* [SUPPLIED MATERIAL]
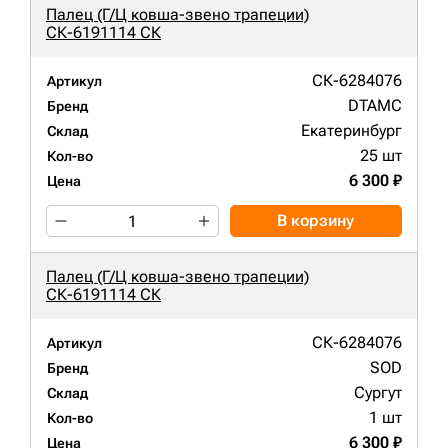
Палец (Г/Ц ковша-звено трапеции)
СК-6191114 СК
СК-6284076
Артикул
DTAMC
Бренд
Екатеринбург
Склад
25 шт
Кол-во
6 300 ₽
Цена
В корзину
Палец (Г/Ц ковша-звено трапеции)
СК-6191114 СК
СК-6284076
Артикул
SOD
Бренд
Сургут
Склад
1 шт
Кол-во
6 300 ₽
Цена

* [WORK REQUIRED]
With the pictures removed, copy the data above word for word.

* [THE COMPLETED TASK]
Палец (Г/Ц ковша-звено трапеции)
СК-6191114 СК
СК-6284076
Артикул
DTAMC
Бренд
Екатеринбург
Склад
25 шт
Кол-во
6 300 ₽
Цена
В корзину
Палец (Г/Ц ковша-звено трапеции)
СК-6191114 СК
СК-6284076
Артикул
SOD
Бренд
Сургут
Склад
1 шт
Кол-во
6 300 ₽
Цена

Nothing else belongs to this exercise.